Analysis of copy number aberration (CNA) in cfDNA.

(A) Log2 fold change of DNA copy number in each bin across 22 autosomes between 499 cancer patients and 1,076 healthy participants in the discovery cohort. Each dot represents a bin identified as gain (red), loss (blue) or no change (grey) in copy number. (B) Proportions of different CNA bins in each autosomes.

Analysis of fragment length patterns of ctDNA in plasma.

(A) Density plot of fragment length between cancer patients (red, n=499) and healthy participants (blue, n=1,076) in the discovery cohort. Inset corresponds to an x-axis expansion of short fragment (<150 bp). (B) Ratio of short to long fragments across 22 autosomes. Each dot indicates a mean ratio for each bin in cancer patients (red) and healthy participants (blue).

Differences in 4-mer end motif between cancer and healthy cfDNA.

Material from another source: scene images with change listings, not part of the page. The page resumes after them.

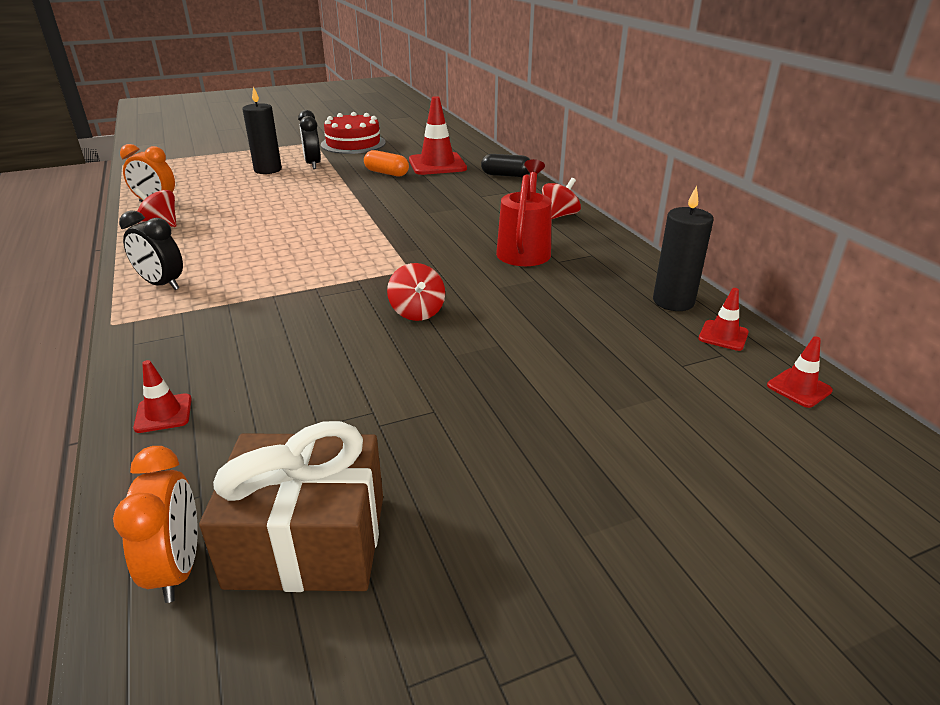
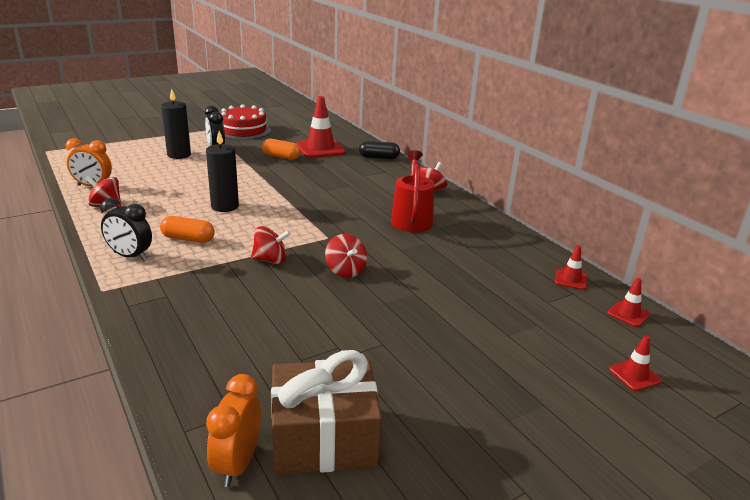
camera: 10 degrees left, 5 degrees down
(163, 413) = (177, 357): red traffic cone -> red traffic cone (634, 375)
(178, 568) = (237, 464): orange clock -> orange clock turned 150 degrees counterclockwise
(238, 266) = (188, 239): none -> orange capsule
(327, 295) = (270, 260): none -> red spinning top
(673, 301) = (530, 256): black candle -> black candle (225, 206)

(A) Heatmap shows log2 fold change of 256 4-mer end motifs in cancer patients (n=499) compared to healthy controls (n=1,076). (B) Box plots showing the top ten motifs with significant differences in frequency between cancer patients (red) and healthy controls (blue) using Wilcoxon rank-sum test with Bonferroni-adjusted p-value < 0.0001.

Model construction and performance validation for SPOT-MAS.

(A) Two model construction strategies for cancer detection. (B) and (C) ROC curves comparing the performance of single-feature models, and two combination models (concatenate and ensemble stacking) in the discovery (B) and validation cohorts (C). (D) and (E) Bar charts showing the specificity and sensitivity of single-feature models and two combination models (concatenate and ensemble stacking) in the discovery (D) and validation cohorts (E). (F) and (G) Dot plots showing the sensitivity of SPOT-MAS assay in detection of 5 different cancer types in the discovery (F) and validation cohorts (G). The points and error bars represent the average sensitivity over 20 runs and 95% confidence intervals. Feature abbreviations as follows: TM – target methylation density, GWM – genome-wide methylation density, CNA – copy number aberration, EM – 4-mer end motif, FLEN – fragment length distribution, LONG – long fragment count, SHORT – short fragment count, TOTAL – all fragment count, RATIO – ratio of short/long fragment.

The performance of SPOT-MAS assay in prediction of the tissue of origin.

(A) Model construction strategy to predict tissue of origin by combining nine sets of cfDNA features using graph convolutional neural networks. (B) Heatmap shows feature important scores of five cancer types. (C) Bar chart indicates the contribution of important features for classifying five different cancers. (D) Three dimensions graph represents the classification of five cancer types. (E) and (F) Cross-tables show agreement between the prediction (x-axis) and the reference (y-axis) to predict tissue of origin in the discovery cohort (E) and validation cohort (F).